In this context, a collective masterplan was developed, built through participatory workshops, tours, and community observations. The strategy views the favela as an inter-neighborhood park, connecting villages through green infrastructure, community facilities, and fire protection corridors. More than simply designing spaces, the goal was to shift perspectives: understanding the encampment not just as an informal settlement, but as a territory with a right to the city and a sustainable future.
Based on this, a Community Meeting Center was proposed at a strategic location in the favela. The building connects the inter-neighborhood park to everyday spaces—a cafeteria, playroom, and offices. It's not a standalone facility, but the embodiment of the masterplan as a space for gathering, cohesion, and mutual care, capable of strengthening community networks.
The project also introduces a new type of water reservoirs, designed as a prototype for community infrastructure. They serve a dual purpose: storing gray water for daily use and forming a fire protection network in areas where fire is a constant threat. This creates a new field of basic infrastructure for camps, combining safety, sustainability, and community care.

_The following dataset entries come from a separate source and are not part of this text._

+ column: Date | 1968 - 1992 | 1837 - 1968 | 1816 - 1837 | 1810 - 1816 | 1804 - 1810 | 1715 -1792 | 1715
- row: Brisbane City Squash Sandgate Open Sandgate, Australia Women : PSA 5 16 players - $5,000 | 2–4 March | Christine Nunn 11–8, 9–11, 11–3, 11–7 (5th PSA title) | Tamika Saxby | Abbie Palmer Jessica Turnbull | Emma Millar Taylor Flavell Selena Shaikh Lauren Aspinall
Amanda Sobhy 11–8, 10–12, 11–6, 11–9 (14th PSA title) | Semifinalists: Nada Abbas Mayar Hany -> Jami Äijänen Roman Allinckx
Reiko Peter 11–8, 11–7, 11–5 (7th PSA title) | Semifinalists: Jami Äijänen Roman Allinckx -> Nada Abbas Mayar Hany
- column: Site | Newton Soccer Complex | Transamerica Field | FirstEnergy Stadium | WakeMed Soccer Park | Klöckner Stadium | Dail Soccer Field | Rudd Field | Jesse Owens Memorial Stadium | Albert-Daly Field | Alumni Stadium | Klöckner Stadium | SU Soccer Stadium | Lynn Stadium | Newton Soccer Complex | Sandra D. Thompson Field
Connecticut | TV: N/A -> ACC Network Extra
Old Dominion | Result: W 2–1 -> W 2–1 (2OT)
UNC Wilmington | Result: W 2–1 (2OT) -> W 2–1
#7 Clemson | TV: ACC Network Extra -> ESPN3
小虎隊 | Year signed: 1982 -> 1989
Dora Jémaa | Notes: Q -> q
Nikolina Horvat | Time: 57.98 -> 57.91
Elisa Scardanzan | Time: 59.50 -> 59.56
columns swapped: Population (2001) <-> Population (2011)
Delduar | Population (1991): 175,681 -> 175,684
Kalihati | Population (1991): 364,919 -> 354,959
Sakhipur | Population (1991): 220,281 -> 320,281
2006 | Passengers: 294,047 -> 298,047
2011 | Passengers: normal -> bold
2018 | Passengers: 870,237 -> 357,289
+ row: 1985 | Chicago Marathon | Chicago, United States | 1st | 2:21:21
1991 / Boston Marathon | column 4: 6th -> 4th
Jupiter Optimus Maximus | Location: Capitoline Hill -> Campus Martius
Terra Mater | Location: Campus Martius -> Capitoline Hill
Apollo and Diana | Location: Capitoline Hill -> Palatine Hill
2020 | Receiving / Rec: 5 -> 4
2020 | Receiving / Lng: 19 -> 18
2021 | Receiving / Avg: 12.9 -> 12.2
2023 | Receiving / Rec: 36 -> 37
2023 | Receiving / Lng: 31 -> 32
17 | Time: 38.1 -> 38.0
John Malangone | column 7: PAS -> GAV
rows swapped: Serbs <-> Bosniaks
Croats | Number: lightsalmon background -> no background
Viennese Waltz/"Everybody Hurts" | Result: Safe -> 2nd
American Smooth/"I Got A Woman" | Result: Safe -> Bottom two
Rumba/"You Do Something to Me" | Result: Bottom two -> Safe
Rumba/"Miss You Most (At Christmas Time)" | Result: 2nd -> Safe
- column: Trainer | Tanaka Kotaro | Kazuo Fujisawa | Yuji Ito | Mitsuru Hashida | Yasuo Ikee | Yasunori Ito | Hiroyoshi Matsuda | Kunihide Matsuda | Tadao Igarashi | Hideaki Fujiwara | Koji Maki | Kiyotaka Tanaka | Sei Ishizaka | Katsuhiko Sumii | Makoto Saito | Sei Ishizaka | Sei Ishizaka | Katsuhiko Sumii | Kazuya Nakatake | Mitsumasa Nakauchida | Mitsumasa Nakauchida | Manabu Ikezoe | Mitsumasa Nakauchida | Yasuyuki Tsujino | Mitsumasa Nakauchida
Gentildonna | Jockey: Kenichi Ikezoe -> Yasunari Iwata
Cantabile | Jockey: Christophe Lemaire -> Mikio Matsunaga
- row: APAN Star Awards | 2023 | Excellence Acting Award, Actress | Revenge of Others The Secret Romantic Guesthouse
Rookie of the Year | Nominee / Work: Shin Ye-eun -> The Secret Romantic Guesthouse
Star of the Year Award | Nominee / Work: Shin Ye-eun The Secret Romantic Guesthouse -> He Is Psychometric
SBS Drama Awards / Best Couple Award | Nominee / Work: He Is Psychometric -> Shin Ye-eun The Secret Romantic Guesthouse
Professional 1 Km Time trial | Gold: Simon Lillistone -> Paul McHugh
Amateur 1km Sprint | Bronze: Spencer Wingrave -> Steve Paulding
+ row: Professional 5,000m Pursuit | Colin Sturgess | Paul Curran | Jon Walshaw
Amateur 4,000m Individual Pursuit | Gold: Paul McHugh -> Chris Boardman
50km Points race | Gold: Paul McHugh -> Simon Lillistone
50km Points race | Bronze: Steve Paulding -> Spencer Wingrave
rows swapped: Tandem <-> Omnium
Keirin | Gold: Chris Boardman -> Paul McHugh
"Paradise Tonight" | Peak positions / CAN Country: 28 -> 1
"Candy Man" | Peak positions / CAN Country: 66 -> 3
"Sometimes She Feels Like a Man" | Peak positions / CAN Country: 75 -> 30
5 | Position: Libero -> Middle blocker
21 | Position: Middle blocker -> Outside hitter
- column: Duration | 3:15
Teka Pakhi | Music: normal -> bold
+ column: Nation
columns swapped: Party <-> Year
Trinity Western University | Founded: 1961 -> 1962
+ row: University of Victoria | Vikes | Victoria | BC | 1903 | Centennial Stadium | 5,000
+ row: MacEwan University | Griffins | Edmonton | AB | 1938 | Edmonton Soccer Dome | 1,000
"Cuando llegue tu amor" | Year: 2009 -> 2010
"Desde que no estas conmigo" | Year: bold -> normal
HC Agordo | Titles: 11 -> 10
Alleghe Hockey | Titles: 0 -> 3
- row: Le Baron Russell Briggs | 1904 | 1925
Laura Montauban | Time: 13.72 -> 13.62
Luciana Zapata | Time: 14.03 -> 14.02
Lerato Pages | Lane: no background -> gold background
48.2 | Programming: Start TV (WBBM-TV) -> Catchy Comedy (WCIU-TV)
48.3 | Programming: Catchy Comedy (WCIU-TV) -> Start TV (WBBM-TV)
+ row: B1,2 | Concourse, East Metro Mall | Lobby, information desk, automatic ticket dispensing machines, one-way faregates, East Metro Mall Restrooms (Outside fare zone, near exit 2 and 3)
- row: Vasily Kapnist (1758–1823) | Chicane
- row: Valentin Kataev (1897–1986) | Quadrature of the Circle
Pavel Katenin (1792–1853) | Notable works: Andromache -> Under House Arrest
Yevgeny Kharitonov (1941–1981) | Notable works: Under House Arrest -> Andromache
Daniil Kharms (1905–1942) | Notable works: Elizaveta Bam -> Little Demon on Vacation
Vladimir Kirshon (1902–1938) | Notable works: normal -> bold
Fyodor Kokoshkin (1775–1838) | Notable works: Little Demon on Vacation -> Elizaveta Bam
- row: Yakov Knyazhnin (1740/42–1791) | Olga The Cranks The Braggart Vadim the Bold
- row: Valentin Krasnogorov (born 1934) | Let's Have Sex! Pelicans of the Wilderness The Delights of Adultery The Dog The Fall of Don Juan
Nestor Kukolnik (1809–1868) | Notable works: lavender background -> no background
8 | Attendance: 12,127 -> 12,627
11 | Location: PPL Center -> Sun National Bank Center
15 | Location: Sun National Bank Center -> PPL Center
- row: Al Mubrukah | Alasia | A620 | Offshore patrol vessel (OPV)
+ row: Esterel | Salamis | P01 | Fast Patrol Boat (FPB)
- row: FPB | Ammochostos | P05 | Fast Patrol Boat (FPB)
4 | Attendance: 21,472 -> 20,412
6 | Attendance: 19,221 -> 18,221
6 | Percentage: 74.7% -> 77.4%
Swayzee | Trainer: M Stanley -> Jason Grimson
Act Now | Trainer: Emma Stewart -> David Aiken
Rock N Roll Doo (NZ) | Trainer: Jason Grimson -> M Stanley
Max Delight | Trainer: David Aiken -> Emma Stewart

The choice of masonry responds to technical and social criteria. In a territory with difficult access and high exposure to fire, brick ensures resistance, permanence, and community ownership through self-management in construction. Materiality is also a pedagogical resource for learning and collective rooting.
The project demonstrates that architecture, beyond shelter, can activate processes of resilience and territorial justice. The favela, historically neglected, becomes the hub of a situated urbanism that connects nature, community, and the city. Even in contexts of extreme precariousness, it is possible to design infrastructures that are not palliatives, but triggers for social and environmental transformation.
More than an academic exercise, this is a research-action process that connects urban and architectural scales, moving from a collective masterplan to concrete community infrastructure. This process reveals the project's purpose: not to impose external design, but to collectively construct responses that combine heritage memory, shared care, and new ways of living in times of climate crisis.